By EVAN BEVINS
The Parkersburg News and Sentinel
PARKERSBURG, W.Va. — Two juveniles arrested Wednesday in Parkersburg are believed to be illegal immigrants from Romania involved in a criminal enterprise to steal credit card information and cash.
Police continue to search for two to three other suspects in what Parkersburg Police Chief Joe Martin called a “very organized criminal effort.”
Martin said a 17-year-old boy and 14-year-old girl were stopped around 1 p.m. Wednesday on Camden Street after they were observed traveling at a high rate of speed in a 2001 PT Cruiser bearing a one-way registration tag from Texas.
The driver told police he and his passenger were illegal immigrants from Romania, on their way to New York.
The Vienna Police Department responded with a K-9 unit, which indicated on the vehicle. Instead of illicit drugs, a search revealed between 40 and 50 manufactured credit cards, cash, Smartphone camera devices, tools, glue guns, soldering guns and skimmers, devices that record credit card information, Martin said.
Criminals install skimmers, with batteries, inside devices like ATMs or card-readers on gas pumps, where they record information from the cards inserted, the chief said. The Smartphone cameras are also installed and attached to a battery, then take photos through a small hole made in the card reader’s casing to record a person inputting their personal identification number.
Once recovered, the card information is downloaded to the magnetic strip on another card, often a prepaid one, then used in conjunction with the PIN to access accounts via ATMs.
“Some of the cards that were used were from local victims,” Martin said. “It potentially could be thousands of dollars” stolen, just locally.
Some of the materials were found in a box taped in a bag and partially concealed beneath the skirt of the 14-year-old girl, who was also wearing blue jeans.
Officers “questioned her about it,” Martin said. “She (spoke) very little English, if any at all.”
The juveniles provided police with “fake Romanian ID tags,” he said.
After communicating with federal agencies, including the Secret Service, FBI and Immigration and Customs Enforcement, investigators were able to determine the 17-year-old had been deported twice from Arizona and has deportation proceedings pending out of Boston, Martin said.
The girl has not been identified beyond the name she gave police, he said.
“They say they’re from Romania,” Martin said. “They got into the country through Mexico.”
The two juveniles were living in Florida, Martin said.
The chief said the youths have apparently never attended school in this country and seem to be here for the sole purpose of committing crimes.
“They’re very crafty.
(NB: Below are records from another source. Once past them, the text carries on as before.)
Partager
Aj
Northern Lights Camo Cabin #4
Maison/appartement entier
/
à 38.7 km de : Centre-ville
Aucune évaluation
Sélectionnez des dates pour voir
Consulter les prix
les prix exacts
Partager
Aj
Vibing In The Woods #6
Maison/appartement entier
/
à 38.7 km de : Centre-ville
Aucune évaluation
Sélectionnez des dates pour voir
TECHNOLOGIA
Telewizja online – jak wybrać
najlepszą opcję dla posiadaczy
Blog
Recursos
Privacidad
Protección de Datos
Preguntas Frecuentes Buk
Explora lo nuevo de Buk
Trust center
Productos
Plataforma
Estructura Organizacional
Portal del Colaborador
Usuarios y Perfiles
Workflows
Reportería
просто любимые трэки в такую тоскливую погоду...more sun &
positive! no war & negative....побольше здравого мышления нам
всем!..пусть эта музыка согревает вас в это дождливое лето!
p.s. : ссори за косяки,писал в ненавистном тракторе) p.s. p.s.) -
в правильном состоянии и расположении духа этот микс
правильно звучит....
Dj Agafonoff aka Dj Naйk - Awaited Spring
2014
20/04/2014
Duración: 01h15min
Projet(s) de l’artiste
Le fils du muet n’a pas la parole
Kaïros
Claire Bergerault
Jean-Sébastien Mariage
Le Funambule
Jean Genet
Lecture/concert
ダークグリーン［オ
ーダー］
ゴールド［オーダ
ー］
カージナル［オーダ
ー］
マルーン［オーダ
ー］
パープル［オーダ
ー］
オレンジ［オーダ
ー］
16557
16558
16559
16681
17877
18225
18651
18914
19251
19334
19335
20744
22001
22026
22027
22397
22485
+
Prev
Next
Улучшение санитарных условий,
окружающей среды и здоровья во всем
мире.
They’re very smart. They know what to say, what not to say,” he said.
Martin said other people involved in the scheme likely use the kids because they know children are handled differently than other people in the criminal justice system.
About an hour before the juveniles were apprehended, police received a report of suspicious individuals gathered around an ATM “for about an hour” at the 7-Eleven at 3000 Emerson Ave., Martin said. They left in a blue minivan with temporary registration before police arrived.
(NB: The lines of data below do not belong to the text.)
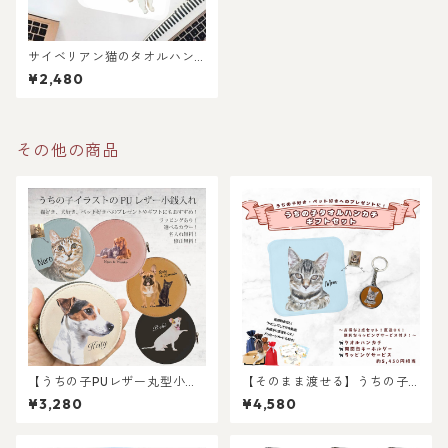
サイベリアン猫のタオルハン
カチ〜I LOVEシリーズ〜
¥2,480
その他の商品
【うちの子PUレザー丸型小銭
【そのまま渡せる】うちの子
入れ】犬好き・猫好き・ペッ
タオルハンカチギフトセット
¥3,280
¥4,580
ト好き専用！コインもお札も
｜写真からリアルなイラスト
これ一つ！キャッシュレス派
作成・ラッピング無料・ペッ
必見の大人気注目アイテム！
ト好き・犬好き・猫好きへの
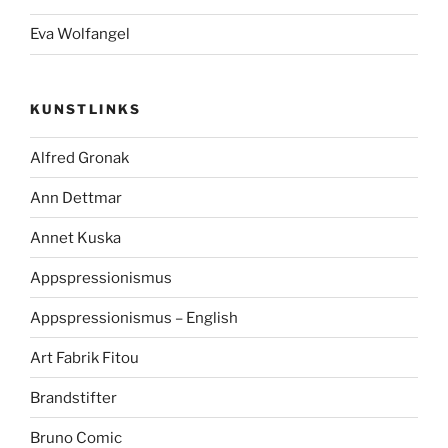
Eva Wolfangel
KUNSTLINKS
Alfred Gronak
Ann Dettmar
Annet Kuska
Appspressionismus
Appspressionismus – English
Art Fabrik Fitou
Brandstifter
Bruno Comic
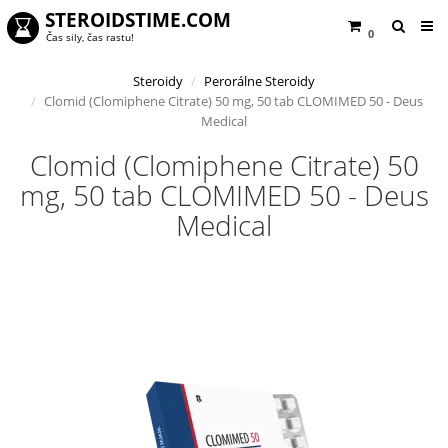
STEROIDSTIME.COM
0
Čas sily, čas rastu!
Steroidy
Perorálne Steroidy
Clomid (Clomiphene Citrate) 50 mg, 50 tab CLOMIMED 50 - Deus
Medical
Clomid (Clomiphene Citrate) 50
mg, 50 tab CLOMIMED 50 - Deus
Medical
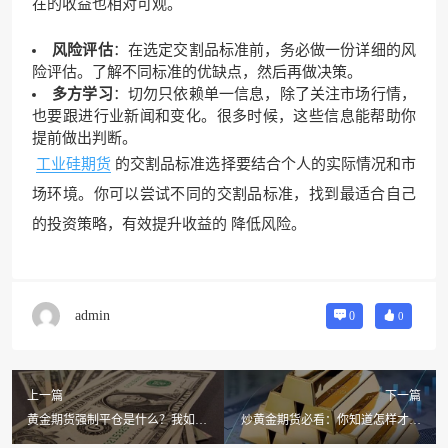
在的收益也相对可观。
风险评估
：在选定
交割品标准
前，务必做一份详细的风
险评估。了解不同标准的优缺点，然后再做决策。
多方学习
：切勿只依赖单一信息，除了关注市场行情，
也要跟进行业新闻和变化。很多时候，这些信息能帮助你
提前做出判断。
工业硅期货
的交割品标准选择要结合个人的实际情况和市
场环境。你可以尝试不同的交割品标准，找到最适合自己
的投资策略，有效提升收益的 降低风险。
admin
0
0
上一篇
下一篇
黄金期货强制平仓是什么？我如何
炒黄金期货必看：你知道怎样才能
避免在2025年犯错？
有效避免爆仓吗？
It is believed they were using manufactured cards to withdraw money, Martin said.
“We’re pretty convinced that they were related,” he said.
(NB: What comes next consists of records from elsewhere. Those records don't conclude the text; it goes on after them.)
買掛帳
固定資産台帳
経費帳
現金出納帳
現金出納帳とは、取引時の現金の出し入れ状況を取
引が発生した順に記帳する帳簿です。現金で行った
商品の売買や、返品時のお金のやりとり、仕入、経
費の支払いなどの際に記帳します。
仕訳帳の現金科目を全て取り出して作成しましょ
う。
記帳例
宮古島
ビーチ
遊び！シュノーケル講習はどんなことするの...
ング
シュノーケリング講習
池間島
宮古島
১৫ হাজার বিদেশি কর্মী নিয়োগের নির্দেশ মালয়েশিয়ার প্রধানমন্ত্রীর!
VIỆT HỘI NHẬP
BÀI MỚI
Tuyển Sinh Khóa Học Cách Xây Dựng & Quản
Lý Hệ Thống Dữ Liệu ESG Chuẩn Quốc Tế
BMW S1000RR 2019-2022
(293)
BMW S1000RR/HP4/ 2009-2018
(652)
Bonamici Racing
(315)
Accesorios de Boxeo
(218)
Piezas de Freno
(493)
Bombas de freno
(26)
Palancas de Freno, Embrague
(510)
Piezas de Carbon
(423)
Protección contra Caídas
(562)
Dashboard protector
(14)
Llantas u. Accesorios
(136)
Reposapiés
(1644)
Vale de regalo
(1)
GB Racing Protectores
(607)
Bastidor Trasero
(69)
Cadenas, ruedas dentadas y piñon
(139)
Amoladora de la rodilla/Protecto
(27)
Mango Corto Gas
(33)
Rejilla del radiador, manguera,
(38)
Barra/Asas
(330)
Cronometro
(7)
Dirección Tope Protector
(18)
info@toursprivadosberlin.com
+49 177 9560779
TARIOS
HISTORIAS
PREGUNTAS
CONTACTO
The men were initially described as Mexican but Martin said they may be European.
He said the operation is like a more technologically advanced version of “gypsy”schemes that used to be perpetrated by similar groups.
“They’ve moved on from selling you rugs and blacktop to being more covert and stealing your identities, credit card numbers,” he said.
The case remains under investigation.
The youths had a detention hearing Thursday in Circuit Court Judge Jason Wharton’s courtroom. They are in custody at a juvenile detention center.
Martin said people should monitor their bank accounts carefully for unauthorized purchases or withdrawals. ATMs or other machines that have been tampered with could show signs of stress where they have been bent or pried, or glue where coverings have been replaced.